Combating Climate Injustices: An Informal Science and Popular Education Approach to Addressing Environmental Health Disparities

As global warming worsens, addressing environmental health disparities and justice is increasingly important. This necessity is evident in southern metropolitan Tucson, Arizona, an area underserved and disproportionately experiencing the effects of climate change. Including underserved groups in problem solving can spur knowledge generation and the building of community capacity to address and mitigate environmental health challenges posed by climate justice. This article describes a community-based project that utilized a peer education framework coupled with citizen science design. Community health workers (promotoras) were trained in environmental health, climate change, and environmental monitoring protocols to then educate and train families about these same subjects. The study goal was to evaluate science and environmental health learning, awareness, and self-efficacy at the promotora and residential levels resulting from intensive 40-hour trainings, peer education via home visits, and environmental monitoring. Pre- and postsurveys were completed by the promotoras and the families they visited. Motivations for participation as well as changes in self-efficacy and knowledge were analyzed. Results revealed that the promotora’s motivations were primarily internal and they were concerned with health.

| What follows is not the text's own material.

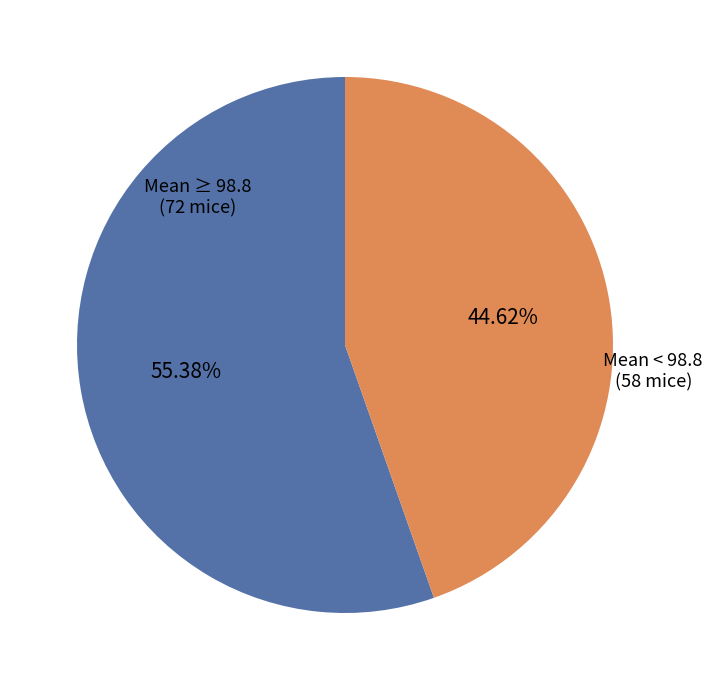

Is there any slice that represents more than half of the pie?

Yes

Using the Wilcoxon signed-rank test (p = .05), it was observed that for both study groups, knowledge of water and energy conservation statistically increased, as well as self-efficacy for environmental action and scientific learning. This article demonstrates that promotoras are critical in environmental health and climate science peer education. These findings can be used to further develop peer education citizen science projects in underserved communities, ensuring that efforts increase participants’ learning, self-efficacy, and enhance social–ecological outcomes.

Increasing Environmental Health Literacy through Contextual Learning in Communities at Risk

Environmental health literacy (EHL) has recently been defined as the continuum of environmental health knowledge and awareness, skills and self-efficacy, and community action. In this study, an interdisciplinary team of university scientists, partnering with local organizations, developed and facilitated EHL trainings with special focus on rainwater harvesting and water contamination, in four communities with known environmental health stressors in Arizona, USA. These participatory trainings incorporated participants’ prior environmental health risk knowledge and personal experiences to co-create training content. Mixed methods evaluation was conducted via pre-post participant surveys in all four trainings (n = 53). Participants who did not demonstrate baseline environmental science knowledge pre-training demonstrated significant knowledge increase post-training, and participants who demonstrated low self-efficacy (SE) pre-training demonstrated a significant increase in SE post-training. Participants overall demonstrated a significant increase in specific environmental health skills described post-training. The interdisciplinary facilitator-scientist team also reported multiple benefits, including learning local knowledge that informed further research, and building trust relationships with community members for future collaboration. We propose contextual EHL education as a valuable strategy for increasing EHL in environmental health risk communities, and for building academia-community partnerships for environmental health research and action.